WRITTEN TASK:
Lay out the lines below as a Markdown table with two columns, "Row" for a running number and "Text" for the line, omitting blank lines and the pictures. Begin at the line that has "LIENS PRATIQUES" and continue through the final line.

SUPPLIED DATA:
______
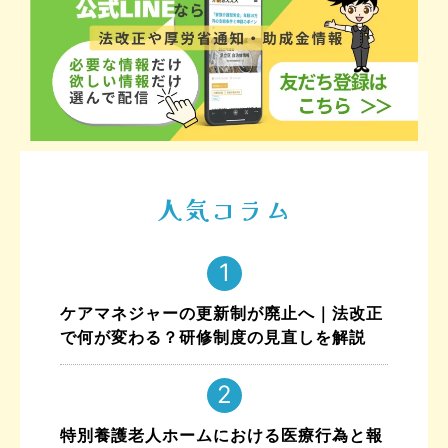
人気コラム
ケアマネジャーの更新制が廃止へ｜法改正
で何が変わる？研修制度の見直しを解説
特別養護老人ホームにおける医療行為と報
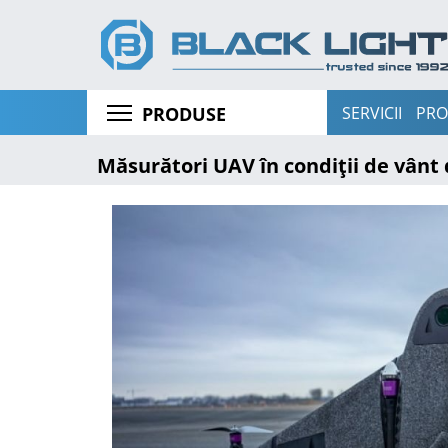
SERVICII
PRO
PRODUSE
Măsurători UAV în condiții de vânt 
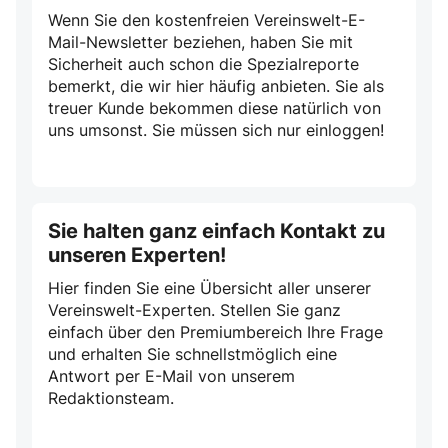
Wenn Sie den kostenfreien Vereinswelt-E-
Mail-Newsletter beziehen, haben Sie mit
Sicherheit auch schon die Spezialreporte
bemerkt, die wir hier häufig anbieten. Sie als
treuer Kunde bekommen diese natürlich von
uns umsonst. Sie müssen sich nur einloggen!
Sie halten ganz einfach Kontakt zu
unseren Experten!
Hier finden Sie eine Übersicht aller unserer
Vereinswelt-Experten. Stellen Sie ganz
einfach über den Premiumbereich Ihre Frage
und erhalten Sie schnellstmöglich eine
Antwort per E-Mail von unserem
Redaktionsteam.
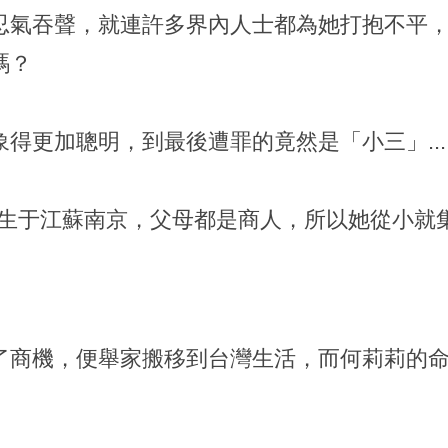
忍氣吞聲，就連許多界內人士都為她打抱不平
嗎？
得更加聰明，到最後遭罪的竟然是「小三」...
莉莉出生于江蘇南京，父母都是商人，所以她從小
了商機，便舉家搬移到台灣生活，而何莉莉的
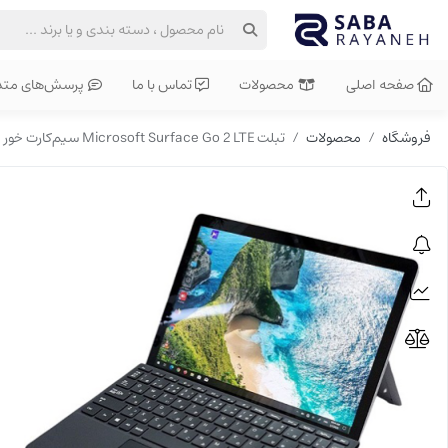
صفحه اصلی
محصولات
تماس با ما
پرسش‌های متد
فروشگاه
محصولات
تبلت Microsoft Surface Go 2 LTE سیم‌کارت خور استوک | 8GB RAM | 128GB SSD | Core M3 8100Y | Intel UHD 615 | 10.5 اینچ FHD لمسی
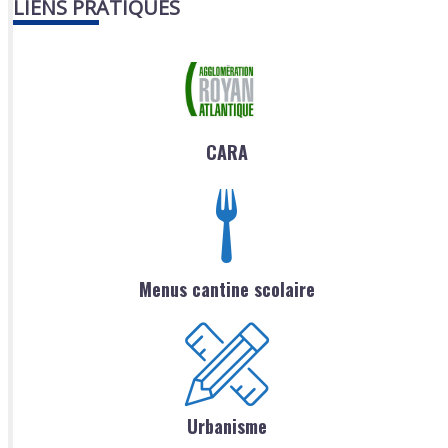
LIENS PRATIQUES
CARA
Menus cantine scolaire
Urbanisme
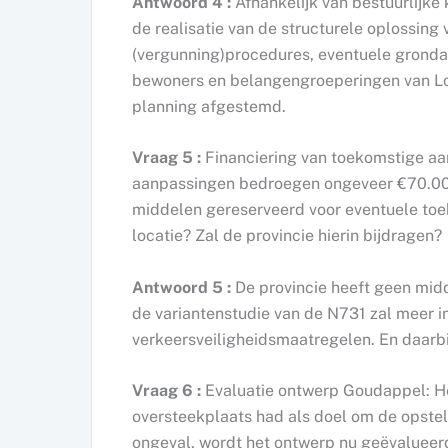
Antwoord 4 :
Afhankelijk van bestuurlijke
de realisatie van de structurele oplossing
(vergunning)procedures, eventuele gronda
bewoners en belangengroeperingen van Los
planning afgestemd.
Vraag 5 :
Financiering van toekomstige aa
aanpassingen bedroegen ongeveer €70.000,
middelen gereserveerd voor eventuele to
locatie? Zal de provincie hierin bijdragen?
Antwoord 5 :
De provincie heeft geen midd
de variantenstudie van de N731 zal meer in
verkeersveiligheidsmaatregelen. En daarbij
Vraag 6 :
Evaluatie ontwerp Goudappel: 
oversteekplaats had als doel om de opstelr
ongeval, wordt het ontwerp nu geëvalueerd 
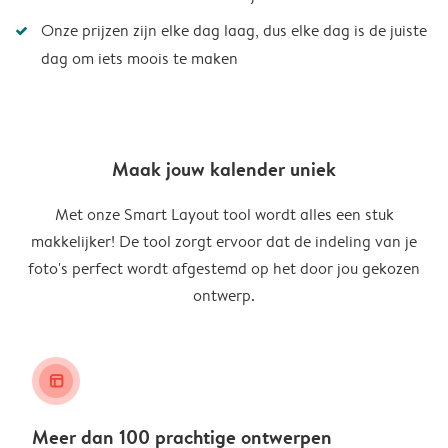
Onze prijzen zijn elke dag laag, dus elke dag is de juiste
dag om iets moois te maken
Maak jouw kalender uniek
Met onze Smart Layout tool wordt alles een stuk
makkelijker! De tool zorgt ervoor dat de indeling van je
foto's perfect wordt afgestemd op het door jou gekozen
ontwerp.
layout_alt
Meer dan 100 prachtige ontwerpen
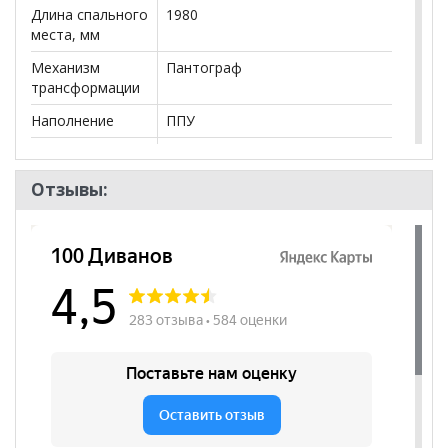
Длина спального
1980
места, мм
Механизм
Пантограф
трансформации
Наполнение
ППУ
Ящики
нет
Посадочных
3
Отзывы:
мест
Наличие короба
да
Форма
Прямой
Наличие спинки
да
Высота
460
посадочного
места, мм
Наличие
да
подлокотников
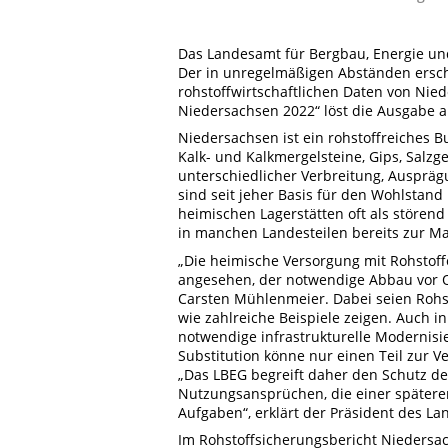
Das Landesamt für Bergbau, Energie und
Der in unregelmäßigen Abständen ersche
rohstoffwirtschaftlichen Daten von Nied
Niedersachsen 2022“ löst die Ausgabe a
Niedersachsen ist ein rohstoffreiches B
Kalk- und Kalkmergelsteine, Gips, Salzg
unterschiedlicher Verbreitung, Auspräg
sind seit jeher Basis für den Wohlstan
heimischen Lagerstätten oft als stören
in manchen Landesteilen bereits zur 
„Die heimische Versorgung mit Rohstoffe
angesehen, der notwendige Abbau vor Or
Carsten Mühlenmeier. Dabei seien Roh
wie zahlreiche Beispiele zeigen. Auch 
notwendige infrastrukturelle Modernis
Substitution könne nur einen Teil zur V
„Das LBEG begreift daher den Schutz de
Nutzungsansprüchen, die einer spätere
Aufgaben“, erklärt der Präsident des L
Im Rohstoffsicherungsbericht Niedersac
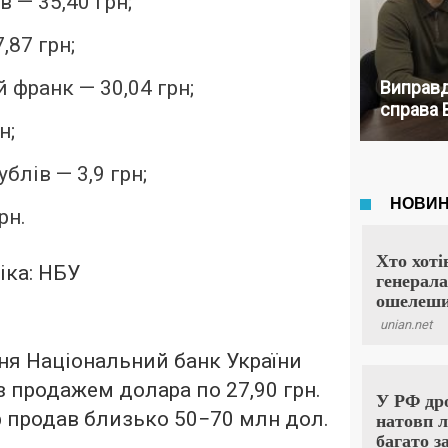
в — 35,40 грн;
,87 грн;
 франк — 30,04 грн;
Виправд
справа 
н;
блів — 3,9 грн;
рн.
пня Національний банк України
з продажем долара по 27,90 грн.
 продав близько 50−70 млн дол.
______
THE ANSWER:
| Row | Text |
|---|---|
| 1 | LIENS PRATIQUES |
| 2 | CARA |
| 3 | Menus cantine scolaire |
| 4 | Urbanisme |
| 5 | Antwoord 4 : |
| 6 | Afhankelijk van bestuurlijke |
| 7 | de realisatie van de structurele oplossing |
| 8 | (vergunning)procedures, eventuele gronda |
| 9 | bewoners en belangengroeperingen van Los |
| 10 | planning afgestemd. |
| 11 | Vraag 5 : |
| 12 | Financiering van toekomstige aa |
| 13 | aanpassingen bedroegen ongeveer €70.000, |
| 14 | middelen gereserveerd voor eventuele to |
| 15 | locatie? Zal de provincie hierin bijdragen? |
| 16 | Antwoord 5 : |
| 17 | De provincie heeft geen midd |
| 18 | de variantenstudie van de N731 zal meer in |
| 19 | verkeersveiligheidsmaatregelen. En daarbij |
| 20 | Vraag 6 : |
| 21 | Evaluatie ontwerp Goudappel:  |
| 22 | oversteekplaats had als doel om de opstelr |
| 23 | ongeval, wordt het ontwerp nu geëvalueerd  |
| 24 | Onze prijzen zijn elke dag laag, dus elke dag is de juiste |
| 25 | dag om iets moois te maken |
| 26 | Maak jouw kalender uniek |
| 27 | Met onze Smart Layout tool wordt alles een stuk |
| 28 | makkelijker! De tool zorgt ervoor dat de indeling van je |
| 29 | foto's perfect wordt afgestemd op het door jou gekozen |
| 30 | ontwerp. |
| 31 | layout_alt |
| 32 | Meer dan 100 prachtige ontwerpen |
| 33 | Длина спального |
| 34 | 1980 |
| 35 | места, мм |
| 36 | Механизм |
| 37 | Пантограф |
| 38 | трансформации |
| 39 | Наполнение |
| 40 | ППУ |
| 41 | Ящики |
| 42 | нет |
| 43 | Посадочных |
| 44 | 3 |
| 45 | Отзывы: |
| 46 | мест |
| 47 | Наличие короба |
| 48 | да |
| 49 | Форма |
| 50 | Прямой |
| 51 | Наличие спинки |
| 52 | да |
| 53 | Высота |
| 54 | 460 |
| 55 | посадочного |
| 56 | места, мм |
| 57 | Наличие |
| 58 | да |
| 59 | подлокотников |
| 60 | Das Landesamt für Bergbau, Energie und |
| 61 | Der in unregelmäßigen Abständen ersche |
| 62 | rohstoffwirtschaftlichen Daten von Nied |
| 63 | Niedersachsen 2022“ löst die Ausgabe a |
| 64 | Niedersachsen ist ein rohstoffreiches B |
| 65 | Kalk- und Kalkmergelsteine, Gips, Salzg |
| 66 | unterschiedlicher Verbreitung, Auspräg |
| 67 | sind seit jeher Basis für den Wohlstan |
| 68 | heimischen Lagerstätten oft als stören |
| 69 | in manchen Landesteilen bereits zur  |
| 70 | „Die heimische Versorgung mit Rohstoffe |
| 71 | angesehen, der notwendige Abbau vor Or |
| 72 | Carsten Mühlenmeier. Dabei seien Roh |
| 73 | wie zahlreiche Beispiele zeigen. Auch  |
| 74 | notwendige infrastrukturelle Modernis |
| 75 | Substitution könne nur einen Teil zur V |
| 76 | „Das LBEG begreift daher den Schutz de |
| 77 | Nutzungsansprüchen, die einer spätere |
| 78 | Aufgaben“, erklärt der Präsident des L |
| 79 | Im Rohstoffsicherungsbericht Niedersac |
| 80 | в — 35,40 грн; |
| 81 | ,87 грн; |
| 82 |  франк — 30,04 грн; |
| 83 | Виправд |
| 84 | справа  |
| 85 | н; |
| 86 | блів — 3,9 грн; |
| 87 | рн. |
| 88 | пня Національний банк України |
| 89 | з продажем долара по 27,90 грн. |
| 90 |  продав близько 50−70 млн дол. |